Williams, as Riddel says, wanted to create a "new
aesthetic", one which demanded "incessant new beginnings" -
something Stevens railed against, as we learned in class,
because he thought "incessant new beginnings" would never
amount to anything substantial. As Williams' said, his new
aesthetic "wouldn't follow prescriptions of beauty and
truth...will not metaphorize or anthropomorphize nature".
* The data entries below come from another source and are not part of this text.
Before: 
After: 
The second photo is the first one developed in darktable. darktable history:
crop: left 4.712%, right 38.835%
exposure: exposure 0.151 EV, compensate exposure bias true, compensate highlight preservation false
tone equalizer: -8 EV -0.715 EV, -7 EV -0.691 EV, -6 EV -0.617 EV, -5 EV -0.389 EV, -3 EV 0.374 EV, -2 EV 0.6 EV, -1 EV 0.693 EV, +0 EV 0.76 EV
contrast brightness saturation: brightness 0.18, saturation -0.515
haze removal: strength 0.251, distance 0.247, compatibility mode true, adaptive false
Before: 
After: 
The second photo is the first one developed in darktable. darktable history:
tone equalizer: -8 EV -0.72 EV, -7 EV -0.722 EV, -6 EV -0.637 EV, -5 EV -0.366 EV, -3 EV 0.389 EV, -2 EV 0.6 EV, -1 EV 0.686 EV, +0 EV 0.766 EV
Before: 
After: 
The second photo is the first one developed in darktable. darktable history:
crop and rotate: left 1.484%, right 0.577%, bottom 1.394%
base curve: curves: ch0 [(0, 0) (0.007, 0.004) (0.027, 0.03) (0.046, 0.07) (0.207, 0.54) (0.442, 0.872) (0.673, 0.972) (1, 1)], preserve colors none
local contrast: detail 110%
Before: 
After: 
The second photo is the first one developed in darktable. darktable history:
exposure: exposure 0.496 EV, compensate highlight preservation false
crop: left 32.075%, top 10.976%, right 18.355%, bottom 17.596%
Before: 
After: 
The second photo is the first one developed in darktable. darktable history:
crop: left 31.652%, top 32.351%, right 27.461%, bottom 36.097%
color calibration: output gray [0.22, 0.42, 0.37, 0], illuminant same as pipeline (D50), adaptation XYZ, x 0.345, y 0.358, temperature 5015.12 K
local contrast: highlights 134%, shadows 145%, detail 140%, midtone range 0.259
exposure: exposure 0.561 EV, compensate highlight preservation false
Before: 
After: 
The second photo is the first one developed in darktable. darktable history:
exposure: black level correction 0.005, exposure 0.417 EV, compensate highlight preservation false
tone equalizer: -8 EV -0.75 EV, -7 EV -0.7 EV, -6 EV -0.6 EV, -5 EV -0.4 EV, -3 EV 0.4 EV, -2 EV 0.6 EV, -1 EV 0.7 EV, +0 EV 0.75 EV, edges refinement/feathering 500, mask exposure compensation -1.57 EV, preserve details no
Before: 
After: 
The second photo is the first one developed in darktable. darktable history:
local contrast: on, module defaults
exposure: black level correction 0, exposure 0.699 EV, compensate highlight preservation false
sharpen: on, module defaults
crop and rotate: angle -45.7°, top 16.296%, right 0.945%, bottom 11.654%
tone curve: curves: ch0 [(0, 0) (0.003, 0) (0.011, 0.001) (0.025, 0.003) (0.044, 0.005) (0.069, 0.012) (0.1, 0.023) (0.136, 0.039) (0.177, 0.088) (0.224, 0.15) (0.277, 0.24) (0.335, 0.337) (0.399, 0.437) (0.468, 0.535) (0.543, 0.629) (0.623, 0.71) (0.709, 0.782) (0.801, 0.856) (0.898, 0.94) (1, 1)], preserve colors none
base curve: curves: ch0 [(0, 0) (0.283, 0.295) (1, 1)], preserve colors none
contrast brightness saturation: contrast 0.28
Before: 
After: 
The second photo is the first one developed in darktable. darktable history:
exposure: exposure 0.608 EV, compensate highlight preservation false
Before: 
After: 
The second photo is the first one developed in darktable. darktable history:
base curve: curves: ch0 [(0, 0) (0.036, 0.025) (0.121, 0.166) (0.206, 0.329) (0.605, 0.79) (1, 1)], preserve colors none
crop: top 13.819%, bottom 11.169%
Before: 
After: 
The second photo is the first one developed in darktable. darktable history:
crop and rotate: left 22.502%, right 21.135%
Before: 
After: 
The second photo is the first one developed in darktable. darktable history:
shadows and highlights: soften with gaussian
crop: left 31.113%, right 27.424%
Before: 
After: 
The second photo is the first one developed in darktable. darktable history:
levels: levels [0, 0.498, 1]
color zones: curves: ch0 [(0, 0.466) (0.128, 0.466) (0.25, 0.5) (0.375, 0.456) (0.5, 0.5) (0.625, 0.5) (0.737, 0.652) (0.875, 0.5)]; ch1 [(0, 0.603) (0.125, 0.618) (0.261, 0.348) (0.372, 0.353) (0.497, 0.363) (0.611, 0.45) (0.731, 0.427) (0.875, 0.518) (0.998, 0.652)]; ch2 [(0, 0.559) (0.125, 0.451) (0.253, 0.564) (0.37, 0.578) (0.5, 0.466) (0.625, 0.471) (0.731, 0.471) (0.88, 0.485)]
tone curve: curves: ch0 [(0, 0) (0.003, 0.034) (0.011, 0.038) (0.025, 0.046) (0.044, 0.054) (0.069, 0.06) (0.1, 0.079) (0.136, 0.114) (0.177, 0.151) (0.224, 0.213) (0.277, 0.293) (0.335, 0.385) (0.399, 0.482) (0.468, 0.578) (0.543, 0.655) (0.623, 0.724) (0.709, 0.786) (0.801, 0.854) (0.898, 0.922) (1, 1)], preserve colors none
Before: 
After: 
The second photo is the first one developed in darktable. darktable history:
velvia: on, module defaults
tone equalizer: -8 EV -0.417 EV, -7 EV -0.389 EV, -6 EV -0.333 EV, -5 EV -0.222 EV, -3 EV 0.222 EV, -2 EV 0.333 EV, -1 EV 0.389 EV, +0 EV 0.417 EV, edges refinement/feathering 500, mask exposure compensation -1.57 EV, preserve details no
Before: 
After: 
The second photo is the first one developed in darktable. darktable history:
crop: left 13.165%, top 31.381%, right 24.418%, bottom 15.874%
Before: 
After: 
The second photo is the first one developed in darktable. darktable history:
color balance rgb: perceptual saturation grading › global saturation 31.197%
Instead, modern poetry should be a "wanderer" working in a
place of constant change that necessitates constant new
beginnings - which sounds very much like that middle ground
Heidegger also suggests.
Therefore, to Williams, the way to reveal (or
"unconceal") the world was to take "familiar, simple
things" and "arrange them contiguously to compose a new
space." That is, combine common objects in strange ways
(combine harmonious opposites, Heidegger would say) in
order to detach them from their original meanings and
create new meanings for them in the imagination of the
reader. Even more simply put, Williams wants us to look at
the world in a new and different way so we see things we
may not have seen before. If we do it right, he seems to
suggest, we might even see the truth - whatever that truth
may be.
Having said all this, I think it's much easier now for us
to understand the disappointment Williams said he felt when
Eliot exploded on the literary scene (see the Williams
homepage on the class website). Instead of focusing on the
present and familiar and revealing truth therein, Eliot
flung his focus back on the past - no new beginnings
happening there - and made it the greatest influence over
the present moment. What a killjoy, Heidegger might have
said, if he knew any American slang, this Mr. Eliot
concealed everything all over again.